On your website, you talk about your commitment to zero waste. Could you tell me a bit more about why sustainability matters to you and how you reduce waste?
At the heart of Glen Lyon is our mission is to put people and the environment before profit and a commitment to zero waste is something we feel every responsible business should be making. Three years ago we worked closely with a German company to design a 1KG bag that would be wholly compostable but that would also preserve the flavour and freshness of our coffee. Last year we moved over to TUV Austria Home Compost certified 250g bags as well.
We encourage visitors to our roastery café to bring their own reusables for take out drinks and offer a 10% discount as an incentive. Otherwise we only use compostable take away cups and have an onsite weekly collection for industrial composting. All our parcels are sent out in recycled paper mailing bags from a climate neutral company and we make local deliveries in our electric car. We also stock some brilliant kit for sale on our website such as our Klean Kanteen plastic free thermos as well as organic cloth filters and Frank Green reusable cups. Any long dated coffee or roasts that we maybe weren’t 100% satisfied with we deliver to our local Fareshare offices who redistribute it to local charities.
How do you come up with the roast profile for a new coffee?
We take into account factors such bean density and how the coffee was processed. For example we find that natural processed coffees prefer to be treated quite gently. We always sensory roast new coffees to make sure we hit that sweet spot and we use Cropster roasting software to ensure consistency with subsequent roasts. Someone once said to me that having Cropster was like having an extra member of staff and I can fully vouch for that!
What role does cupping play in your roastery? Who is involved in the cupping process?
Cupping is literally the most important thing we do at the roastery and is personally my favourite part of the day.

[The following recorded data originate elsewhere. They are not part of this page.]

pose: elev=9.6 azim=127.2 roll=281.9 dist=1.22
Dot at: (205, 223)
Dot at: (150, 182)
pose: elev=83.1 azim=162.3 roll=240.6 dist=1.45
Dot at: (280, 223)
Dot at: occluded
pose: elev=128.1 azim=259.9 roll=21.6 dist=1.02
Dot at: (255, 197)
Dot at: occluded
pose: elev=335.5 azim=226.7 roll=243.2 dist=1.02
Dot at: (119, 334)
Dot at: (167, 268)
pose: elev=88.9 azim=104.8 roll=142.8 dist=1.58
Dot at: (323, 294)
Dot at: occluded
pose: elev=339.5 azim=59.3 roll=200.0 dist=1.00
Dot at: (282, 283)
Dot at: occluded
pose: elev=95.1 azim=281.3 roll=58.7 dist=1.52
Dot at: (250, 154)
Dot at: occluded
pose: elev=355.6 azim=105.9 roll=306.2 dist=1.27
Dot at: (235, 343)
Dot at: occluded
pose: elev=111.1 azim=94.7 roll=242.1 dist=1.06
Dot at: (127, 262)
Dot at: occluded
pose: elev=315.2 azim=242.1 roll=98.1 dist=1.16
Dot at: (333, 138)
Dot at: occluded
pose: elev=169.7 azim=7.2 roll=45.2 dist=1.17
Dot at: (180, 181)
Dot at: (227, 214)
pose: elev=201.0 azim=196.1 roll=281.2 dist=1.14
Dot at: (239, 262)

As a Q Grader I carry out most of the daily cupping and quality control but the whole team is usually involved as well. Prior to the coronavirus pandemic we would make sure that we would all gather to cup daily as a team and it was a wonderful way to get together as well as cup coffees. At the moment with social distancing and lockdown I find I’m mainly cupping on my own and often now at my kitchen table at home. I’ve recently been joining in with some cuppings over Zoom with fellow UK roasters which has been a lot of fun.
What advice do you have for someone who is interested in a career in coffee and who is just getting started?
Seek out your local roastery and try as many different coffees as you can. Your local roaster will always be happy to answer any questions and help suggest new and interesting coffees to try. There are some great books out there now too from the likes of Scott Rao, Ryan Brown and James Hoffman as well as some good coffee blogs and websites – try Sprudge.com for starters. The SCA also offer fantastic courses that will get you internationally recognised qualifications – anything from Green Coffee to Barista Skills.
The Speciality Coffee industry is a wonderful community and a career in coffee is definitely something I would recommend.
What roaster(s) do you use at Glen Lyon?
Probat 12KG, Probat 25KG and our Ikawa sample roaster.
What coffee(s) are you drinking at the moment?
Tanzania Iyenga – it’s delicious!
What is your favourite method of brewing coffee?
A French Press or Chemex at home and our Mocca Master for team batch brews at the roastery.